▸ EXCERPT PROVIDED
*** Block opens ***

The summary states that . . . during the first part of an upwelling the light surface-water is banked up at some distance from the coast. Between the heavier upwelled water and the light offshore water a boundary region forms with a strong current parallel to the coast. This boundary region moves away from the coast, but so slowly that it acts as a barrier against the outward transport of the upwelled water. Within this a cellular circulation develops which, since the offshore boundary moves away, is being fed from below. This appears to be the initial stage, but as the boundary region moves out conditions become more and more unstable and large eddies develop on the coastal side of the boundary.
Dr. Sverdrup assigns the wind as the cause of the upwelling, but points out that other possibilities exist. The writer, of course, is assigning the variation of “mean sea level” as the primary cause of the phenomenon. The studies of upwelling have not yet assigned definite seasons during which it occurs in Southern California, but, drawing conclusions from the scanty evidence of the three cruises, it may be observed that the upwelling was greatest in early May and had almost ceased on June 26-27, and therefore coincides with the period when water must be “imported” from elsewhere to make the July to September maximum sea levels. Needless to say, the winds continue to blow with nearly the same velocities during the remainder of the year, and can therefore be only a secondary factor in the cause of upwelling—perhaps only to affect the directions of the resulting currents—for were only the winds responsible for the upwelling, the phenomenon would, of necessity, be almost continuous.
Furthermore, Dr. Sverdrup states, by letter, that:
It appears that upwelling occurs regularly only north of Point Conception during the time of year when northwesterly winds prevail. Local upwelling may, however, occur as far south as Point Fermin, but probably not farther south. A comparison between variation in sea-level and sea-surface temperature shows a close relationship from 14 years of observations. Generally, the surface temperature will be low during periods in which the sea level (tides eliminated) is low, and vice versa. The probable explanation is that when sea level is low the current flows south along the coast and the coldest water is found on the shoreward side of the current.

*** Block closes ***

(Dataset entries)

*** Block opens ***

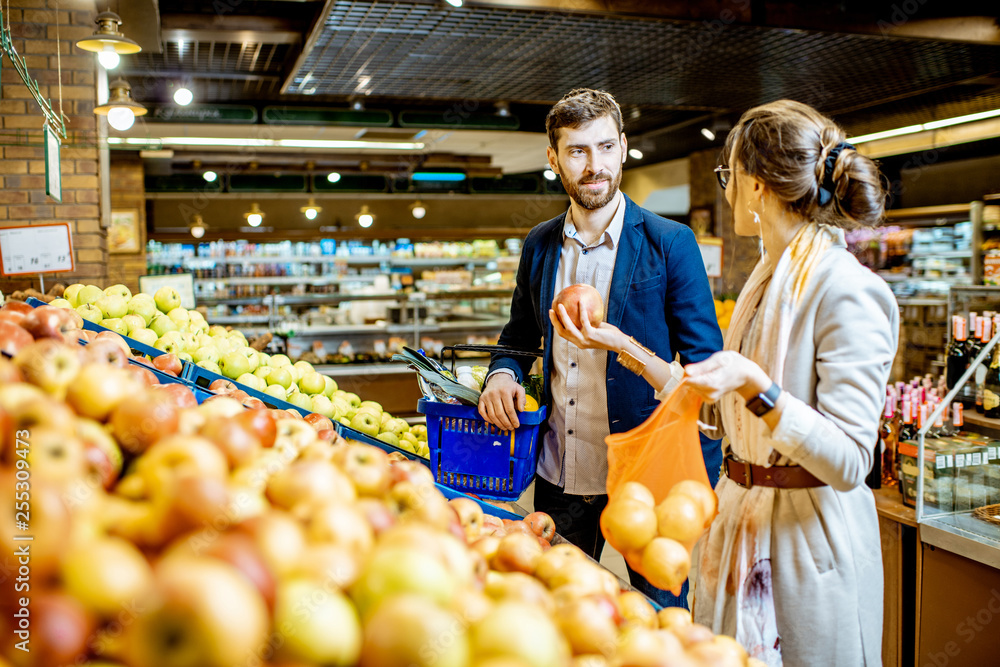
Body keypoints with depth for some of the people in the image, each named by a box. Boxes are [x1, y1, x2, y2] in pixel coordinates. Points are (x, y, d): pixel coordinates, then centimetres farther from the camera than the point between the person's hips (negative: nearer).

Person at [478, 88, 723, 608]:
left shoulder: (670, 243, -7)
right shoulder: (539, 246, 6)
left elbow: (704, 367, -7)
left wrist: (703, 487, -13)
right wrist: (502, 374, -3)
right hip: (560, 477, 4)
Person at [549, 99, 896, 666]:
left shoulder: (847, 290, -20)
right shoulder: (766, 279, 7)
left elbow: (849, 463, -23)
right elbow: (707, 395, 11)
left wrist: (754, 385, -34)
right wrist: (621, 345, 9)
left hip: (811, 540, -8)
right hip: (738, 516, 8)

*** Block closes ***

▸ EXERCISE 1
According to the passage on upwelling, when was the upwelling greatest?
▸ EXERCISE 2
Reproduce the passage on upwelling word for word, from "The summary states" up to and including "of the boundary.".
▸ EXERCISE 3
Carry on the passage about upwelling off Southern California from the point where it ends.
The dataset entries come from a separate source.

▸ EXERCISE ANSWER 1
Early May.

▸ EXERCISE ANSWER 2
The summary states that . . . during the first part of an upwelling the light surface-water is banked up at some distance from the coast. Between the heavier upwelled water and the light offshore water a boundary region forms with a strong current parallel to the coast. This boundary region moves away from the coast, but so slowly that it acts as a barrier against the outward transport of the upwelled water. Within this a cellular circulation develops which, since the offshore boundary moves away, is being fed from below. This appears to be the initial stage, but as the boundary region moves out conditions become more and more unstable and large eddies develop on the coastal side of the boundary.

▸ EXERCISE ANSWER 3
That upwelling is simultaneous with the increase in sea level height was shown conclusively by Dr. Tage Skogsberg of the Hopkins Marine Station, Pacific Grove, California, in his extremely detailed and thorough discussion of thermal conditions in Monterey Bay in the December, 1936, Transactions of the American Philosophical Society.
Figure 6, compiled from these data, is self-explanatory. The year divides itself into periods as shown, viz., from November to February when the Davidson Current prevails, the upwelling period from March to July, and the oceanic period from August to October. The oceanic period is one in which the conditions resemble those of the offshore portions of the ocean. During this period the water, according to Dr. Skogsberg, is of a deeper blue and of a greater transparency than at other seasons. This agrees with Captain Ray Wall’s empiric color differentiation given on page 694. Furthermore, this variation is reflected in the drop in salinity during August, September, and October, shown in Fig. 2, which indicates the intrusion of low salinity water.
It is possible that the same dip in the salinity as shown for September-October for the Northern Hemisphere occurs during the similar season in the Southern Hemisphere, reducing the pressure to which the upwelling off the California coast is herein assigned. From this consideration, the “8°C water” smooth curve as drawn by Dr. Skogsberg should be modified to follow more closely the observed values.
It is evident that, in order to produce the long continued periods of upwelling, regardless of their variations from year to year, a similar long continued force must be present somewhere to account for the process. While winds have been assigned as the primary cause, various investigators have found that this reason is insufficient. McEwen (Scripps Institute of Oceanography) implied evaporation, turbulence, solar radiation, as well as barometric pressure differences as additional causes. None of these is of sufficient duration to do more than slightly vary the total effect caused by the hydrostatic pressure due to the difference in level of the entire ocean as shown herein.
The variations noted in the annual upwelling can easily be explained by the variations in the differences in the mean sea level existing between the North and South Pacific—not the absolute height of only one portion or the other—but their difference.
The height of mean sea level is a function of the rainfall, chiefly by withdrawal of water to form the precipitation, much of which is retained as snow, ice, and ground water for some time after the withdrawal, thereby causing the observed variations in the monthly and annual sea level heights. Since the seasons in the two hemispheres are reversed, the difference in the mean sea-level heights will be a function of the rainfall conditions of both hemispheres. Thus, heavy withdrawal accompanied by slow return through streamflow (long, cold winters) in both hemispheres would not cause a large difference in mean sea levels and up- welling would therefore be limited. However, if a long, cold winter with heavy precipitation occurs in only one hemisphere while the other is relatively dry, a large difference in sea level will take place, with much upwelling. The result will then be increases in the strength of the coastal currents, the Davidson and California currents along the California coast, and the Peruvian (Humboldt) current along the South American coast.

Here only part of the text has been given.